Stu Laird

Profile
- Position: Defensive tackle/Defensive end

Personal information
- Born: July 8, 1960 (age 65) Assiniboia, Saskatchewan, Canada

Career information
- University: Calgary

Career history

Playing
- 1984–1996: Calgary Stampeders
- 2001–2012: CFLPA President

Awards and highlights
- Grey Cup champion (1992); CFL West All-Star (1994); Tom Pate Memorial Award (1991); 3× Stampeders Presidents Ring Award (1988, 1992, 1995); Calgary Stampeders Wall of Fame (2014);

= Stu Laird =

Canadian football player (born 1960)

Stuart Laird (born July 8, 1960) is a Canadian former professional football defensive tackle who played thirteen seasons for the Calgary Stampeders of the Canadian Football League (CFL). He is a graduate of the University of Calgary where he was a five-year starter with the Calgary Dinosaurs from 1978 to 1982, and earned a bachelor of arts degree in Economics.

Laird's playing achievements include 1985 Stampeder special teams player of the year, 1988 and 1991 CFLPA outstanding defensive line, 1992 Grey Cup Champion, 1995 CFL West All-Star and retired with the most QB sacks by a Canadian born player in CFL history (now 3rd). His number 75 jersey was retired in 1996.

Laird ranks 3rd on the Stamps all-time sack list and was inducted onto the Stampeders Wall of Fame in September 2014. Laird was also recognized by the Stampeders in 1988, 1992 and again in 1995 when Stu became the recipient of their prestigious President’s Ring, one of only two players to win the Ring three times.
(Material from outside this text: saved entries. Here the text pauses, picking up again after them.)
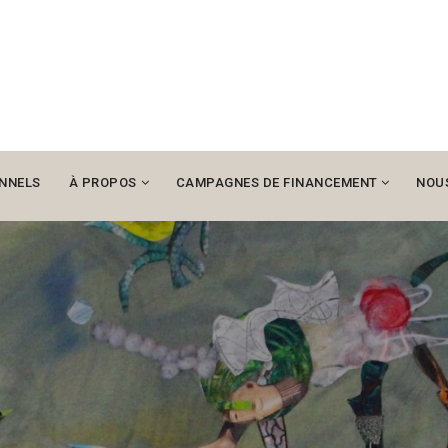
NNELS
À PROPOS
CAMPAGNES DE FINANCEMENT
NOU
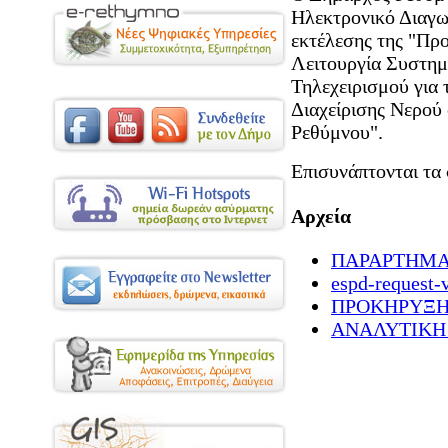
Ηλεκτρονικό Διαγω
εκτέλεσης της "Πρ
Λειτουργία Συστημ
Τηλεχειρισμού για 
Διαχείρισης Νερού 
Ρεθύμνου".
Επισυνάπτονται τα 
Αρχεία
ΠΑΡΑΡΤΗΜΑΤ
espd-request-
ΠΡΟΚΗΡΥΞΗ 
ΑΝΑΛΥΤΙΚΗ 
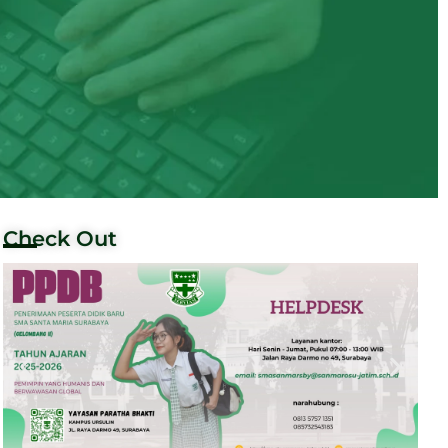
Check Out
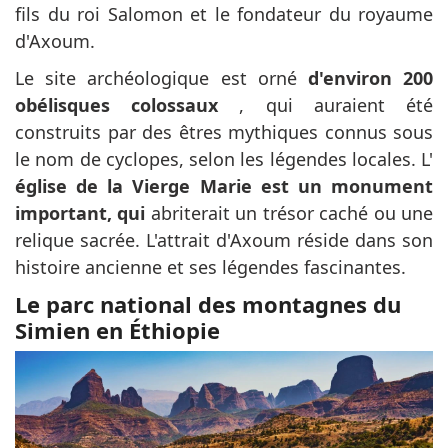
fils du roi Salomon et le fondateur du royaume
d'Axoum.
Le site archéologique est orné
d'environ 200
obélisques colossaux
, qui auraient été
construits par des êtres mythiques connus sous
le nom de cyclopes, selon les légendes locales. L'
église de la Vierge Marie est un monument
important, qui
abriterait un trésor caché ou une
relique sacrée. L'attrait d'Axoum réside dans son
histoire ancienne et ses légendes fascinantes.
Le parc national des montagnes du
Simien en Éthiopie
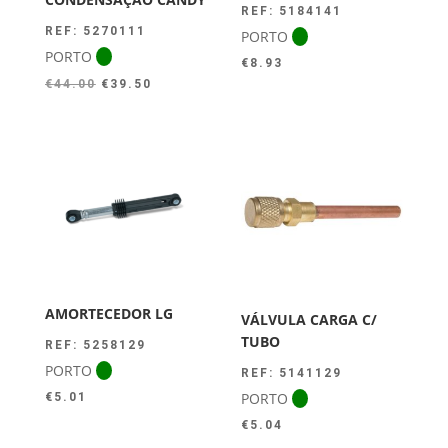
REF: 5184141
REF: 5270111
PORTO
PORTO
€
8.93
O
O
€
44.00
€
39.50
preço
preço
original
atual
era:
é:
€44.00.
€39.50.
AMORTECEDOR LG
VÁLVULA CARGA C/
TUBO
REF: 5258129
PORTO
REF: 5141129
PORTO
€
5.01
€
5.04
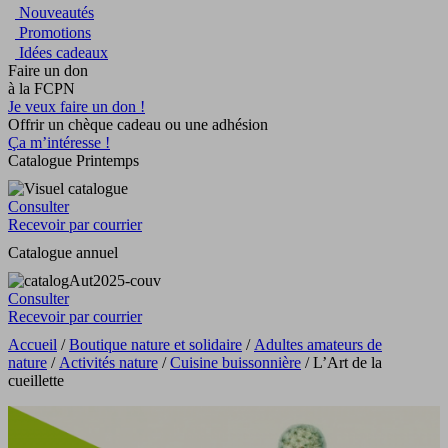
Nouveautés
Promotions
Idées cadeaux
Faire un don
à la FCPN
Je veux faire un don !
Offrir un chèque cadeau ou une adhésion
Ça m’intéresse !
Catalogue Printemps
Consulter
Recevoir par courrier
Catalogue annuel
Consulter
Recevoir par courrier
Accueil
/
Boutique nature et solidaire
/
Adultes amateurs de
nature
/
Activités nature
/
Cuisine buissonnière
/ L’Art de la
cueillette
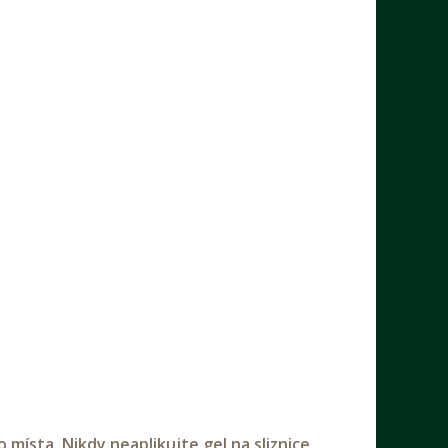
místa. Nikdy neaplikujte gel na sliznice,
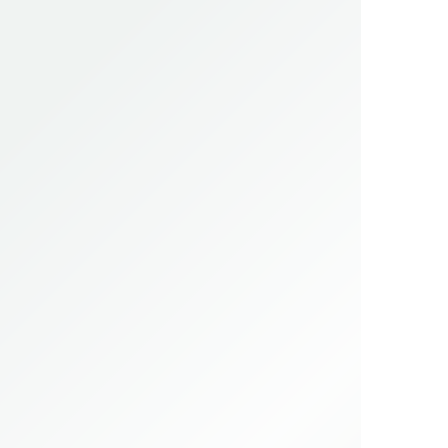
35.3442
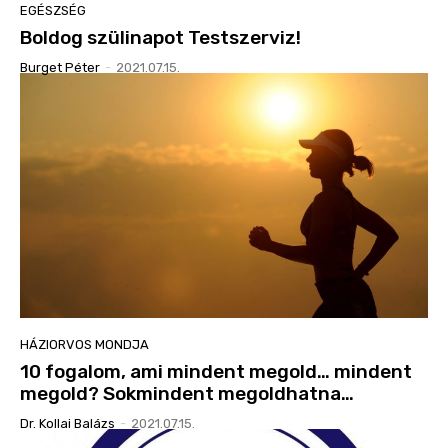
EGÉSZSÉG
Boldog szülinapot Testszerviz!
Burget Péter
-
2021.07.15.
HÁZIORVOS MONDJA
10 fogalom, ami mindent megold… mindent
megold? Sokmindent megoldhatna…
Dr. Kollai Balázs
-
2021.07.15.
In 2001, five years after he retired from the CFL, Laird was elected the eighth President of the Canadian Football League Players' Association, serving until 2012.
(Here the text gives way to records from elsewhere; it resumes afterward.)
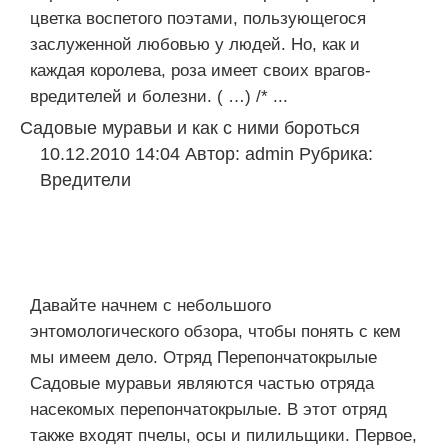
цветка воспетого поэтами, пользующегося
заслуженной любовью у людей. Но, как и
каждая королева, роза имеет своих врагов-
вредителей и болезни. ( …) /* ...
Садовые муравьи и как с ними бороться
10.12.2010 14:04
Автор:
admin
Рубрика:
Вредители
Давайте начнем с небольшого
энтомологического обзора, чтобы понять с кем
мы имеем дело. Отряд Перепончатокрылые
Садовые муравьи являются частью отряда
насекомых перепончатокрылые. В этот отряд
также входят пчелы, осы и пилильщики. Первое,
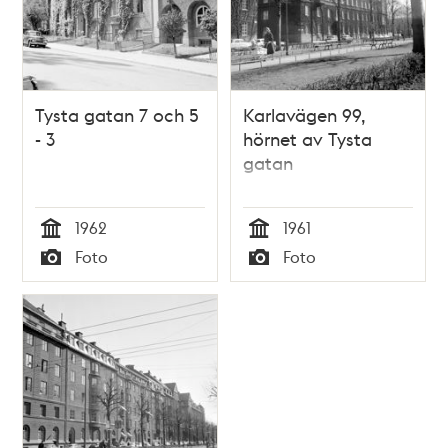
Tysta gatan 7 och 5
Karlavägen 99,
- 3
hörnet av Tysta
gatan
1962
1961
Tid
Tid
Foto
Foto
Typ
Typ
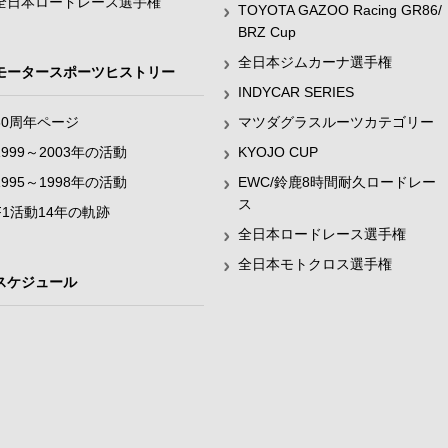
全日本ロードレース選手権
TOYOTA GAZOO Racing GR86/
BRZ Cup
全日本ジムカーナ選手権
モータースポーツヒストリー
INDYCAR SERIES
60周年ページ
マツダグラスルーツカテゴリー
1999～2003年の活動
KYOJO CUP
1995～1998年の活動
EWC/鈴鹿8時間耐久ロードレー
ス
F1活動14年の軌跡
全日本ロードレース選手権
全日本モトクロス選手権
スケジュール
In 2005, Laird was a recipient of the Alberta Centennial Medal. The medal celebrates Alberta's first 100 years by paying tribute to Albertans whose achievements have benefited their fellow citizens, their community and their province.
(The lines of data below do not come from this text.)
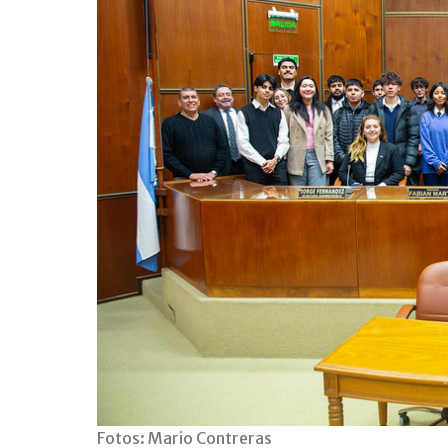
Fotos: Mario Contreras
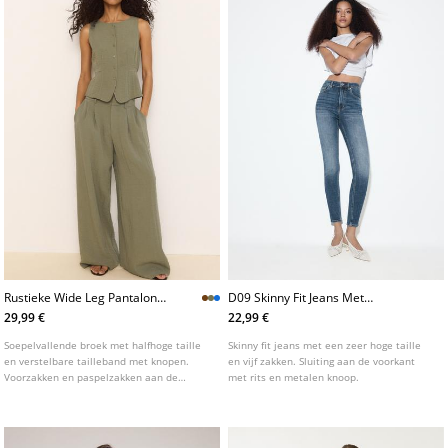
Rustieke Wide Leg Pantalon
D09 Skinny Fit Jeans Met
Met Verstelbare Knopen
Superhoge Taille
29,99 €
22,99 €
Soepelvallende broek met halfhoge taille
Skinny fit jeans met een zeer hoge taille
en verstelbare tailleband met knopen.
en vijf zakken. Sluiting aan de voorkant
Voorzakken en paspelzakken aan de
met rits en metalen knoop.
achterzijde. Plooidetail aan de voorzijde.
Sluiting aan de voorzijde met rits, knoop
aan de binnenzijde en metalen haakje.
On July 3, 2020 Laird was selected to the TSN CFL2020 Calgary Stampeder All-Time team.

In 2022 Laird was selected by 3rd Down Nation as the "Greatest CFL player" ever from the University of Calgary.

Laird worked as a full-time firefighter, promoted to the position of Battalion Chief with the Calgary Fire Department before retiring in 2020.